By Megan Schlesinger, CRTA Intern
Tick in the questing position.

Ticks may be tiny, but they have a large pathogenic impact. In order to survive, these small arachnids need to gorge on blood in each of their four stages of life. Unfortunately, both humans and pets are attractive sources, making them susceptible to a range of debilitating tickborne diseases, such as Lyme disease.

A tick finds a host by detecting nearby body odors, heat, vibrations, and/or moisture. Because it can’t fly, the tick waits in a position called “questing,” with its front legs outstretched. This position allows the tick to climb aboard a host when it comes in contact. The tick then finds a feeding spot, grasps the skin, and cuts into the surface. To infect its host, the tick must be attached for at least 36 hours.

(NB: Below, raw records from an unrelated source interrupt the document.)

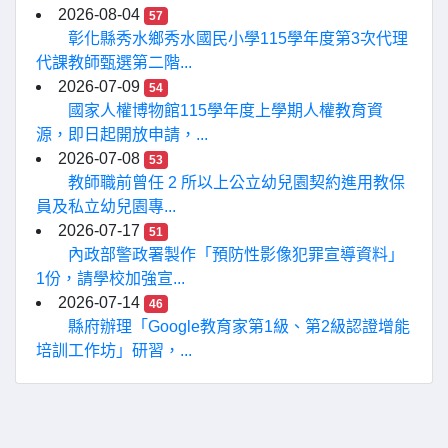
2026-08-04
57
彰化縣秀水鄉秀水國民小學115學年度第3次代理
代課教師甄選第二階...
2026-07-09
54
國家人權博物館115學年度上學期人權教育資
源，即日起開放申請，...
2026-07-08
53
教師職前曾任 2 所以上公立幼兒園契約進用教保
員及私立幼兒園專...
2026-07-17
51
內政部警政署製作「預防性影像犯罪宣導資料」
1份，請學校加強宣...
2026-07-14
46
縣府辦理「Google教育家第1級、第2級認證增能
培訓工作坊」研習，...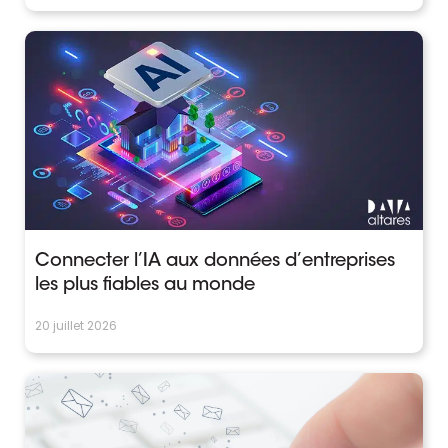
Connecter l’IA aux données d’entreprises
les plus fiables au monde
20 juillet 2026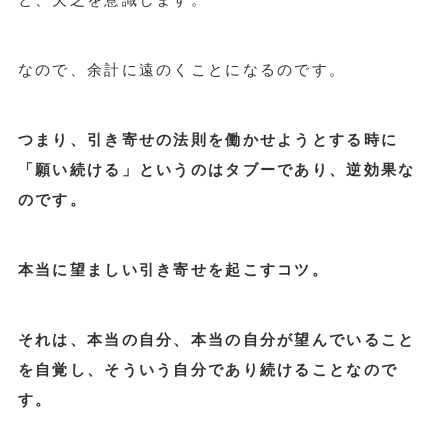
なので、余計に遠のくことになるのです。
つまり、引き寄せの法則を働かせようとする時に
「願い続ける」というのはタブーであり、逆効果な
のです。
本当に望ましい引き寄せを起こすコツ。
それは、本当の自分、本当の自分が望んでいること
を自覚し、そういう自分であり続けることなので
す。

Taking precautions to avoid tick bites is very important. Avoiding direct contact is the easiest way, which means avoiding areas with high grass and leaves where ticks typically lie in wait.

The Centers of Disease Control and Prevention (CDC) recommends using insect repellents that have been registered with the Environmental Protection Agency. Tick repellants can keep ticks from noticing body odors, making people harder to detect. Repellents that contain at least 20% DEET are effective when applied to exposed skin for several hours, while products containing permethrin (0.5%) can be used to treat clothing.

If a tick does become attached, it is extremely important to remove the tick as soon as possible to decrease the risk of infection. If you don’t have a specific tick-removing device, an ordinary set of tweezers will work just fine.

The CDC advises grabbing the tick as close to the skin’s surface as possible and gently pulling upward with even pressure. Do not twist or jerk the tick, as this can cause part of the tick’s mouth to break off in the skin. If this occurs, try to gently remove the mouth parts. If you’re unable to remove them, clean the area and allow it to heal.

After the tick has been removed, clean the bite area with soap and water or rubbing alcohol. Dispose of the tick by placing it in a sealed container or bag containing rubbing alcohol, or flush it down the toilet. If a rash develops after removing the tick, or if you develop a fever, see your doctor. Be sure to tell him or her of the recent tick bite, when and where it occurred, and where you acquired the tick, if possible.